Content starts

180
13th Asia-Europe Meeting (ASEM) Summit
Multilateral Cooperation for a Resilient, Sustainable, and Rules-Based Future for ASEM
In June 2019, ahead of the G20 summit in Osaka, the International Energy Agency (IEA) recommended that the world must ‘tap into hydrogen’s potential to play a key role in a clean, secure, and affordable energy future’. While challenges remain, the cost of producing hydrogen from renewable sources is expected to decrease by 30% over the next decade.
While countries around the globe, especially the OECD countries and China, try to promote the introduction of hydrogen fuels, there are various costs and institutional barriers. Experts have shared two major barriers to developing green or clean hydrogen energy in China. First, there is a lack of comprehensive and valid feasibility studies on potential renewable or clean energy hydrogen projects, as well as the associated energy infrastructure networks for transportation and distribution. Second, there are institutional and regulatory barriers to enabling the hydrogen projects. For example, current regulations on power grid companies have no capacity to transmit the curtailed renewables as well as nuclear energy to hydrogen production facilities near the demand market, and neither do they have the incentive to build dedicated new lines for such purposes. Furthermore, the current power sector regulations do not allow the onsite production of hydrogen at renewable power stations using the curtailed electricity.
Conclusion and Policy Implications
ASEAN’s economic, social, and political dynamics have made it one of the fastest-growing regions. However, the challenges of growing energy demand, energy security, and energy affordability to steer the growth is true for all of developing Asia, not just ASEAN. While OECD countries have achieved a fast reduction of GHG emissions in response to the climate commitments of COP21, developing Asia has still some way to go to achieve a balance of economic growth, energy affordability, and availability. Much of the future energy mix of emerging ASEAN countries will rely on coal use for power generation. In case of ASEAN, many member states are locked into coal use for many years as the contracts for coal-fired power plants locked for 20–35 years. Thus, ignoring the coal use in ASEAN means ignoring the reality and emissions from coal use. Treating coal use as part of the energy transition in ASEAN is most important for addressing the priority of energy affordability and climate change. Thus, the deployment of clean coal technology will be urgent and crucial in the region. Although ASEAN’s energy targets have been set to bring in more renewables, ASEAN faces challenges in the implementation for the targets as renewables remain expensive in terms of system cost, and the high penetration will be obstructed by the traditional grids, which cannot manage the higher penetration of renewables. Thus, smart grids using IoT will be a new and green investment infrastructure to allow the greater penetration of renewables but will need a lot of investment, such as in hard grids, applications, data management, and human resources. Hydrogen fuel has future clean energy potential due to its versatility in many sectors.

Content ends

## What to do
From the material above, set down exactly the lines starting at the one with "While countries around" and ending at the one with "Conclusion and Policy Implications", end lines included.

## Problem solution
While countries around the globe, especially the OECD countries and China, try to promote the introduction of hydrogen fuels, there are various costs and institutional barriers. Experts have shared two major barriers to developing green or clean hydrogen energy in China. First, there is a lack of comprehensive and valid feasibility studies on potential renewable or clean energy hydrogen projects, as well as the associated energy infrastructure networks for transportation and distribution. Second, there are institutional and regulatory barriers to enabling the hydrogen projects. For example, current regulations on power grid companies have no capacity to transmit the curtailed renewables as well as nuclear energy to hydrogen production facilities near the demand market, and neither do they have the incentive to build dedicated new lines for such purposes. Furthermore, the current power sector regulations do not allow the onsite production of hydrogen at renewable power stations using the curtailed electricity.
Conclusion and Policy Implications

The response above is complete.